- Extracted entries -
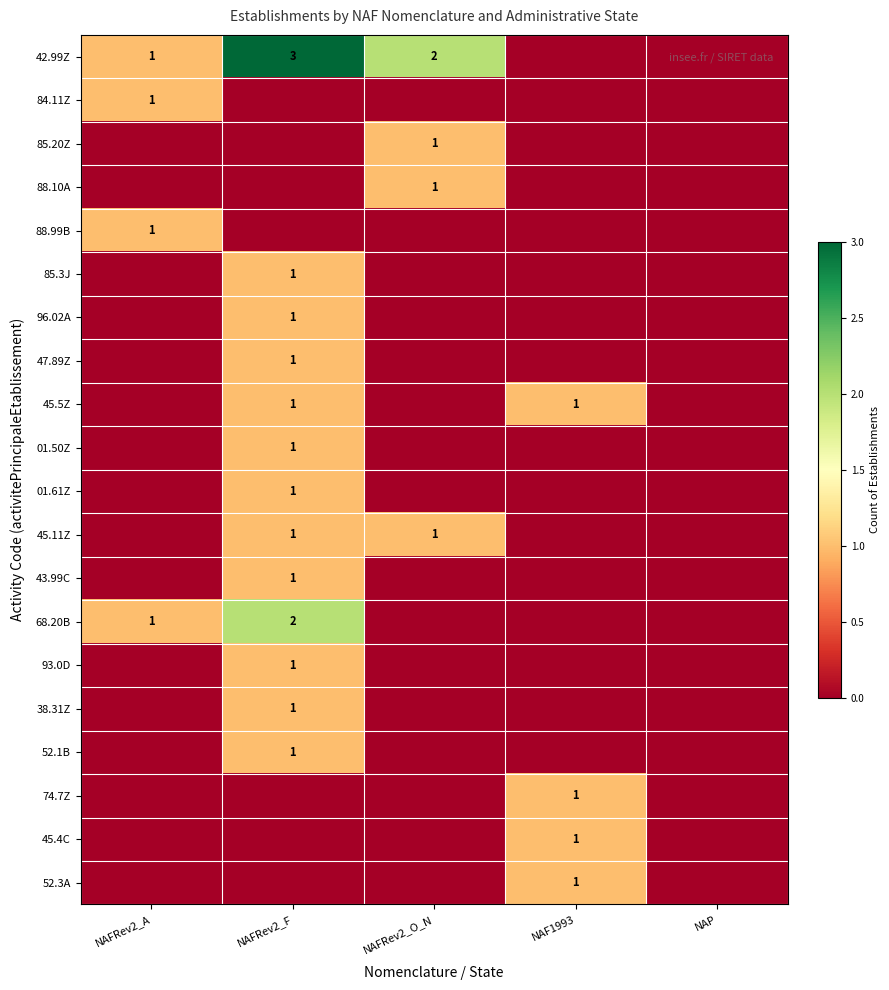

The value of 96.02A at NAFRev2_F is 2. True or false?

False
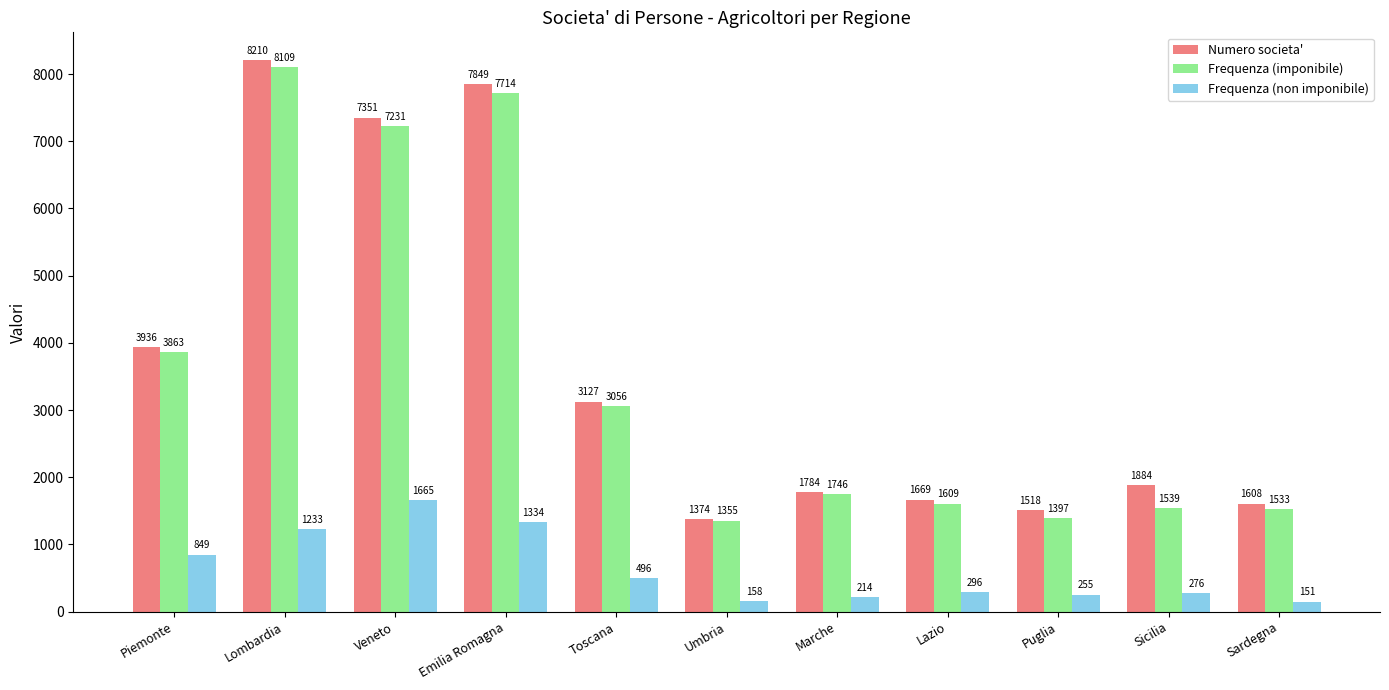

True or false: Frequenza (imponibile) has a value of 688 at Puglia.

False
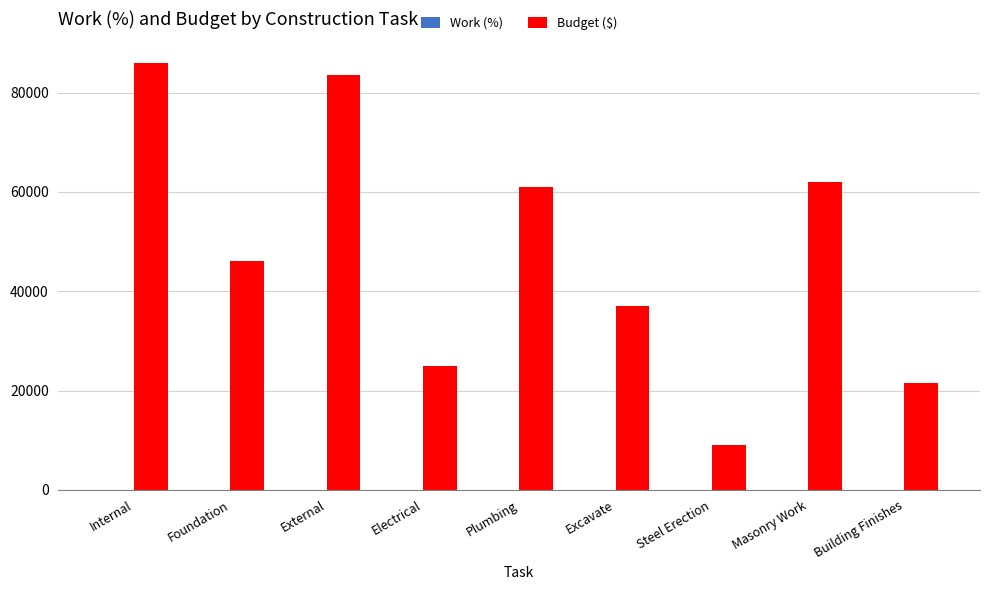

True or false: Budget ($) has a value of 63633.3 at Foundation.

False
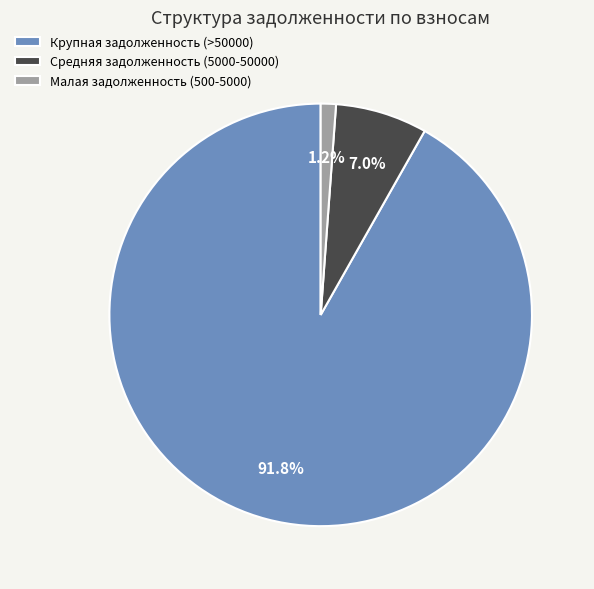

How many segments does this pie chart have?

3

- Task to carry out -
Can you copy every row above word for word, leaving out the pictures?

- Expected answer -
The value of 96.02A at NAFRev2_F is 2. True or false?

False

True or false: Frequenza (imponibile) has a value of 688 at Puglia.

False

True or false: Budget ($) has a value of 63633.3 at Foundation.

False

How many segments does this pie chart have?

3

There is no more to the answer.